The world is waiting to see what the next move by President Donald Trump will be after Iran launched a missile strike Tuesday night on two Iraqi bases known to house U.S. forces. It was a retaliatory strike after the U.S. killed Iran's top general last week.
Indications are there were no U.S. casualties. A few hours after the attack, President Donald Trump addressed the situation on Twitter, saying "All is well!"
"Assessment of casualties & damages taking place now. So far, so good! We have the most powerful and well equipped military anywhere in the world, by far," Trump tweeted.
The president added that he would be making a statement Wednesday morning. Trump's tweet did not say whether the U.S. would retaliate for Iran's attack.
The death of Revolutionary Guard Gen. Qassem Soleimani prompted angry calls to avenge his slaying, leading to the missile strike.
Iran's foreign minister tweeted that the country "took & concluded proportionate measures in self-defense." Javad Zarif said they "do not seek escalation or war, but will defend ourselves against any aggression."

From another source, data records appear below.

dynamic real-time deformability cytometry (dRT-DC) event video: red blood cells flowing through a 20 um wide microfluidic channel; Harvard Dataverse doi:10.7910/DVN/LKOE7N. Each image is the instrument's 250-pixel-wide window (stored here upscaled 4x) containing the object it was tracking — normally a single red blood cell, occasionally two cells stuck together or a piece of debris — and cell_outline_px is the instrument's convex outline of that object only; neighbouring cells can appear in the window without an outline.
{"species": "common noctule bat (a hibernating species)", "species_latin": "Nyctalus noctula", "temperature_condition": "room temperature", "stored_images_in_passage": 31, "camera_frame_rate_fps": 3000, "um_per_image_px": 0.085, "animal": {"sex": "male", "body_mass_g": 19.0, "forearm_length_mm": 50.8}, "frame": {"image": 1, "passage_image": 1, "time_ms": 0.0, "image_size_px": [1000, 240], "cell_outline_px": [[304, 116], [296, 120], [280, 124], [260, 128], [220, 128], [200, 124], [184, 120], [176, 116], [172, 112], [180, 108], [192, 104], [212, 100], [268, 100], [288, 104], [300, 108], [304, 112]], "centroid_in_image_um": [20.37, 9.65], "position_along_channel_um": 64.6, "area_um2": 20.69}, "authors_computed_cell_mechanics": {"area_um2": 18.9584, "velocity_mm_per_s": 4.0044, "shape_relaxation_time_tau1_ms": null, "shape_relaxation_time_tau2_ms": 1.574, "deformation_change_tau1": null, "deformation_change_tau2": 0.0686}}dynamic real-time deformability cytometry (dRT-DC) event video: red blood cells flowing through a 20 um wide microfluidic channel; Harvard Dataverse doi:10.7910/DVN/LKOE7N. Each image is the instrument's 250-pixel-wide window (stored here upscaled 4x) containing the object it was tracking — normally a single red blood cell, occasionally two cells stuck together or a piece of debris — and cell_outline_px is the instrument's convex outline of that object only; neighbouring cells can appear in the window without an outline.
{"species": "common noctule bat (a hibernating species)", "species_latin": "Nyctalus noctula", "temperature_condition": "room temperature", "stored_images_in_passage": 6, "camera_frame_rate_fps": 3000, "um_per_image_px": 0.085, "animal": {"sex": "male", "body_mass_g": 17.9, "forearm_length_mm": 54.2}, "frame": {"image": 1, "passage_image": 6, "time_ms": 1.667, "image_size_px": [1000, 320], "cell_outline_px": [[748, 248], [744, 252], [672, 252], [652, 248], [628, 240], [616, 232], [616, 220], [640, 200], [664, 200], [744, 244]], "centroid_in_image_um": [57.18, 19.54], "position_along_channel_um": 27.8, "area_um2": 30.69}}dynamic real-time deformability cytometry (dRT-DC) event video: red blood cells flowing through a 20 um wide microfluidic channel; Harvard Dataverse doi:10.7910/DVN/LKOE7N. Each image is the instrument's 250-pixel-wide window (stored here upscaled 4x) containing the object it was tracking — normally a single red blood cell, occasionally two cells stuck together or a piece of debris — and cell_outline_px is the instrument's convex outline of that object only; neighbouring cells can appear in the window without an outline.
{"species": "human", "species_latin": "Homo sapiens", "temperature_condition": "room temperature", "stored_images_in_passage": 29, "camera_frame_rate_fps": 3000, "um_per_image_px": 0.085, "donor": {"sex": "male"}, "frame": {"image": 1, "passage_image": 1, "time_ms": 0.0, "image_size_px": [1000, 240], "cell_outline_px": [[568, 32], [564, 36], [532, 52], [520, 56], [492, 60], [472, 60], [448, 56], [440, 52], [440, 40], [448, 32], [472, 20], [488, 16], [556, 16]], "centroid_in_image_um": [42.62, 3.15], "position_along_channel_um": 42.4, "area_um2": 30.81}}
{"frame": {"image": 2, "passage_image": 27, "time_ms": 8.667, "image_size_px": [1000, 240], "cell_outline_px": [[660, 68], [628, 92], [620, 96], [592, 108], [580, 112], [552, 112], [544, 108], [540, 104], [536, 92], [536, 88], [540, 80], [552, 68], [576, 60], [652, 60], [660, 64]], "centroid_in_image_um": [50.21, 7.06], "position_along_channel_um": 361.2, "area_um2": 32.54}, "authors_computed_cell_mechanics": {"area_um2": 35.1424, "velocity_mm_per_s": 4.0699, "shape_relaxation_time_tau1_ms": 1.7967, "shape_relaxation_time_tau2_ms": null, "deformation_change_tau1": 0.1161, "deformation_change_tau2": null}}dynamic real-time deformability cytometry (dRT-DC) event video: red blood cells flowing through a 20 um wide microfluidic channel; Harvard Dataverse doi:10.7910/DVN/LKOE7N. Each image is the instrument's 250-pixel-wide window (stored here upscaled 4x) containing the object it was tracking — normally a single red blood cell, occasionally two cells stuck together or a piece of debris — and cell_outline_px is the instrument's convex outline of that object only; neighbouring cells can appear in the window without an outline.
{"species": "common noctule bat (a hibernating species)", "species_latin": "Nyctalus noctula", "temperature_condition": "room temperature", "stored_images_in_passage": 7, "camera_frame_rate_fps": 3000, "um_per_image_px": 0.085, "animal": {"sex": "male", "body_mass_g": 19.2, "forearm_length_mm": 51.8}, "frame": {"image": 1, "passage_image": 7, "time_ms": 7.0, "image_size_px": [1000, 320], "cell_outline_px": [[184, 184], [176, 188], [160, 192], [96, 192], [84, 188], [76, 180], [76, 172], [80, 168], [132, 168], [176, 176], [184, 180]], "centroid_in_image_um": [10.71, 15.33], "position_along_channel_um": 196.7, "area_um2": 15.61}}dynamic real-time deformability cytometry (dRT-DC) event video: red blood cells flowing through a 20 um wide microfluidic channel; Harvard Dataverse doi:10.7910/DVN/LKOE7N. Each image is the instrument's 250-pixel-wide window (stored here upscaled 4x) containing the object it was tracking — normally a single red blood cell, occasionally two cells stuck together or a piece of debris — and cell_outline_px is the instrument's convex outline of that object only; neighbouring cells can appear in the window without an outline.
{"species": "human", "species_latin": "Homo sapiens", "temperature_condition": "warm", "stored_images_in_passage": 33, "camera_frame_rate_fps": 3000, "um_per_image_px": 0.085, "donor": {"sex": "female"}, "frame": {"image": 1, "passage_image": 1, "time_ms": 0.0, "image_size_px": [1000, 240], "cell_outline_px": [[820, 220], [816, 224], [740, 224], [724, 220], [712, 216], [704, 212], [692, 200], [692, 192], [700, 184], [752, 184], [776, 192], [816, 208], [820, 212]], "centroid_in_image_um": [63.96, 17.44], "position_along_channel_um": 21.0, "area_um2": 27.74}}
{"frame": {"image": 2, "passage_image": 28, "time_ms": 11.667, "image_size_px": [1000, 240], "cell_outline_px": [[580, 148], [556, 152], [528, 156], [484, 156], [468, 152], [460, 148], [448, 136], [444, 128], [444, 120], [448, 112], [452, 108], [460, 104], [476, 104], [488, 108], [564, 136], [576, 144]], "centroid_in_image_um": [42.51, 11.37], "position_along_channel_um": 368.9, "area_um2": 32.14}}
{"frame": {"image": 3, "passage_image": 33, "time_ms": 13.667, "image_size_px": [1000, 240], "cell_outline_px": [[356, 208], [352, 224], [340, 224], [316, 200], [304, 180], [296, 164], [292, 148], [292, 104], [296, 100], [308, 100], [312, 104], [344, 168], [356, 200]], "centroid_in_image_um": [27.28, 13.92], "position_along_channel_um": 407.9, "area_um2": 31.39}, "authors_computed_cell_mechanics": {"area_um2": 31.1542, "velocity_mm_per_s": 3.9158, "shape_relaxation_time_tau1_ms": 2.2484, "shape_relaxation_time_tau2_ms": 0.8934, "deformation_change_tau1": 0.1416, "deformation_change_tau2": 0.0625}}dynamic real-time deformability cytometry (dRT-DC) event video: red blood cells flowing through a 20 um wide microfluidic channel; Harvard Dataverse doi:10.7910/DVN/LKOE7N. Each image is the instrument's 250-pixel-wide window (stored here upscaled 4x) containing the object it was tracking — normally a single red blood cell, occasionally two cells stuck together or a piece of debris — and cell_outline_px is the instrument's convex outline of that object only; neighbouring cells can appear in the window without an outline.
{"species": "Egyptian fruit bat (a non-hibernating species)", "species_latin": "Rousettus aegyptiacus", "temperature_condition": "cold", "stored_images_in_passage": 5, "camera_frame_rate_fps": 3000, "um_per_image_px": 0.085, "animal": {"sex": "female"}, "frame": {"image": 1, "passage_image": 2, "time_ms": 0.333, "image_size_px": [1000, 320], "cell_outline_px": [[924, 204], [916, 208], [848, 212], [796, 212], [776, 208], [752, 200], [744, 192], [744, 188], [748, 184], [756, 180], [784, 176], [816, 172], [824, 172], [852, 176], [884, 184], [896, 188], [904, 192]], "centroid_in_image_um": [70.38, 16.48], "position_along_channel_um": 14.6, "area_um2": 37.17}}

Zarif later told journalists that the next move was up to the U.S.
Late Wednesday morning, Iran's Supreme Leader Ayatollah Ali Khamenei called the missile strike a “slap in the face” of the Americans, and said the U.S. should leave the region.
Iranian president Hassan Rouhani praised Soleimani and said the "final answer to his assassination will be to kick all US forces out of the region."
House Speaker Nancy Pelosi was informed about the attack during a House Democratic meeting and told the members they should pray for the American men and women in the military, according to Representative Debbie Dingell. Pelosi's spokesperson confirmed the speaker was later briefed on the situation by Vice President Mike Pence. A spokesperson for Senate Minority Leader Chuck Schumer confirmed Pence also briefed him.
Officials from several countries condemned the missile strike and called for cooler heads to prevail, seeing this as a chance for both sides to de-escalate.
Several of the 2020 Democratic presidential candidates send their prayers to the troops and also urged both sides to let tensions subside.
Just hours before the attack, President Donald Trump seemed to back away from an earlier threat that Iranian cultural sites could be attacked by the U.S. if Iran retaliated for the killing Soleimani.